一番の若僧に言われ、憎憎しかったと思いますが、誰も反論はありませんでした。

その後、中心のもう一社(S社)の社長が、ウエダの立場を認めてくれて、ウエダの負担分を払い脱退させてもらう事になるのですが、ウエダが抜けてから、1社は倒産し、1社は廃業しました。

倒産した1社の社長は、中心であったS社社長には散々世話になっていたと思いますが、前日の夜まで普通にS社社長と会って話していたのに、一言の相談もなく、別れた後直ぐ、倒産手続きをしたそうです。

廃業したもう1社は、創業が奈良時代とも言われる老舗の会社で、私に”退路を断って”と言った社長です。
その”退路を断って”とまで言った社長は、自分は海外に持つ個人資産を残して、創業千年以上とも言われる会社をあっさり廃業させて逃げて行ったのです。
ウエダ以外の4社は退路を断って、一心同体で結束していた筈なのに、連携していた残りの2社に迷惑をかけてあっさり逃げて行ったのです。

これなどは本当に綺麗ごとを言う人は、信用できないという典型だと思います。

S社社長が認めてくれた事から、ウエダはその時点までの責任分とウエダが撤退して事業縮小になる事に対しての補填金を含め、億を優に超える違約金を払う事で、ウエダの連帯責任を外し、脱退をさせてもらう事になりました。

私は、キツイ事をはっきり言いますが、それは特にビジネス上では、裏切りたくない、嘘をつきたくないから言うのです。
この問題では、皆からは嫌われていたでしょうが、最低限、裏切らない為には、会社を潰さない事、その為には多大な違約金を払ってでも、脱退させてもらう事が損失が少ないと判断したのです。
(実際、倒産すると、その会社の負債も、残りの会社に割り振られる事になるのですから。

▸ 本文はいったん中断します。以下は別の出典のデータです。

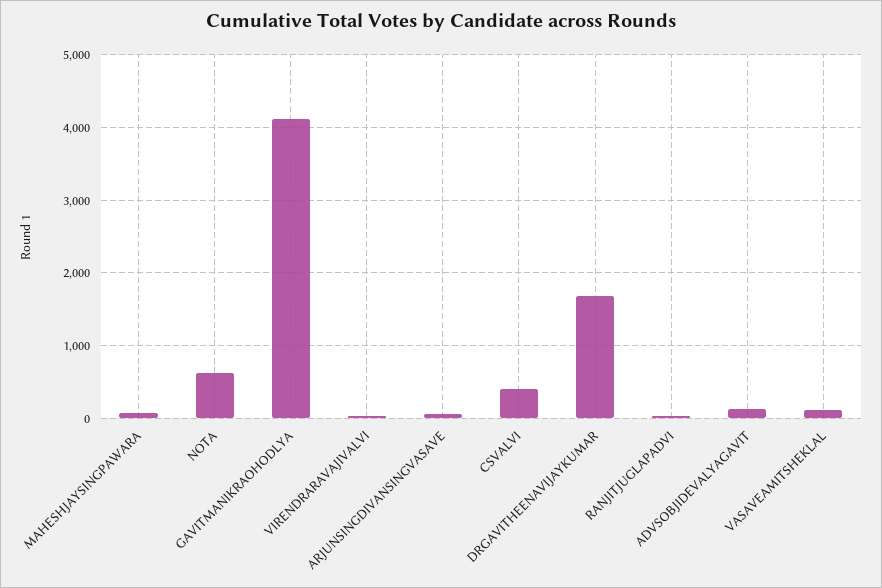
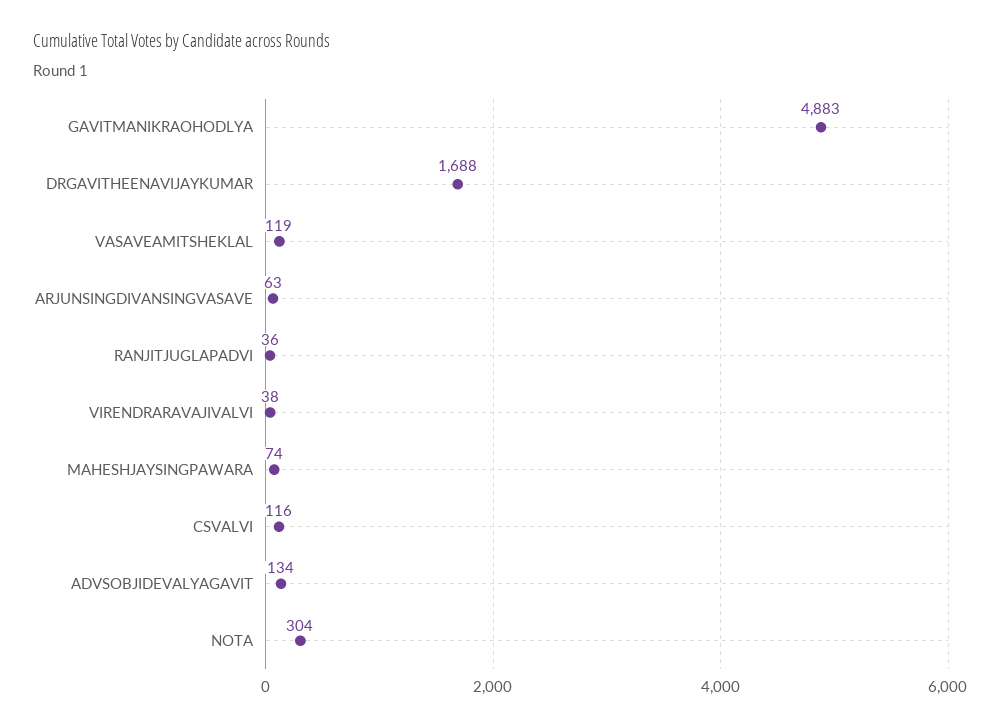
  {
    "MAHESHJAYSINGPAWARA": 74,
-   "NOTA": 600,
+   "NOTA": 304,
-   "GAVITMANIKRAOHODLYA": 4100,
+   "GAVITMANIKRAOHODLYA": 4883,
    "VIRENDRARAVAJIVALVI": 38,
    "ARJUNSINGDIVANSINGVASAVE": 63,
-   "CSVALVI": 400,
+   "CSVALVI": 116,
    "DRGAVITHEENAVIJAYKUMAR": 1688,
    "RANJITJUGLAPADVI": 36,
    "ADVSOBJIDEVALYAGAVIT": 134,
    "VASAVEAMITSHEKLAL": 119
  }

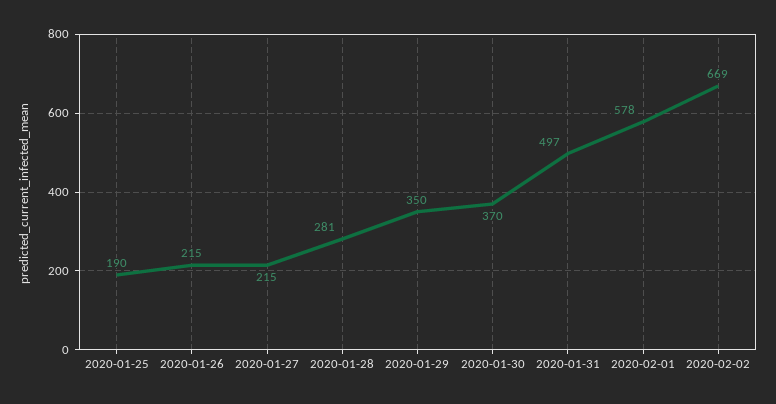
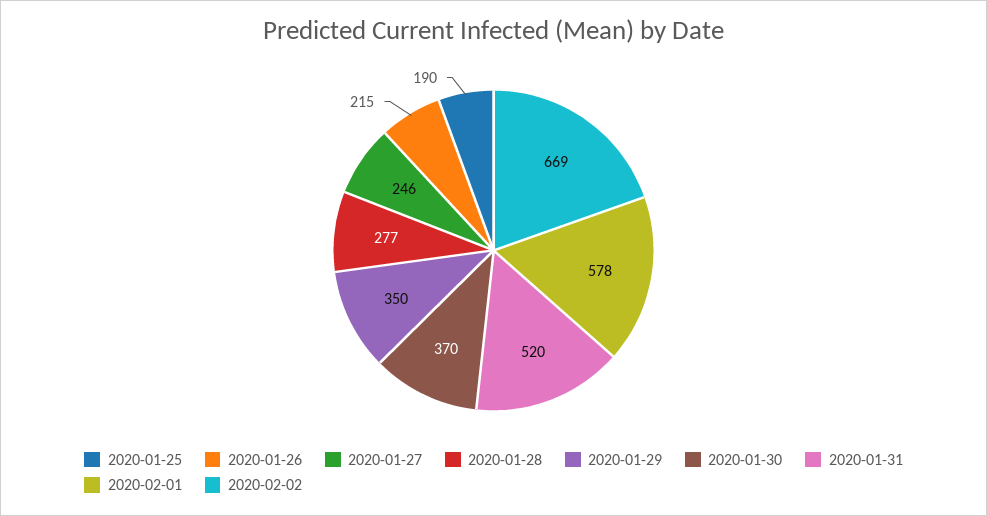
  {
    "2020-01-25": 190,
    "2020-01-26": 215,
-   "2020-01-27": 215,
+   "2020-01-27": 246,
-   "2020-01-28": 281,
+   "2020-01-28": 277,
    "2020-01-29": 350,
    "2020-01-30": 370,
-   "2020-01-31": 497,
+   "2020-01-31": 520,
    "2020-02-01": 578,
    "2020-02-02": 669
  }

)

ただ、これが出来たのは、同時に進めていた、コンピュータ子会社の株式の、売却交渉の目処が立ってきていたからではありました。

残られた2社については、ウエダは責任分を払ったのだからと、違約金を払った後は不問にしてくれましたので、感謝もしておりますし、その後うまく縮小化され、設備も貸しながら返済もされておられるので、本当に良かったと思っています。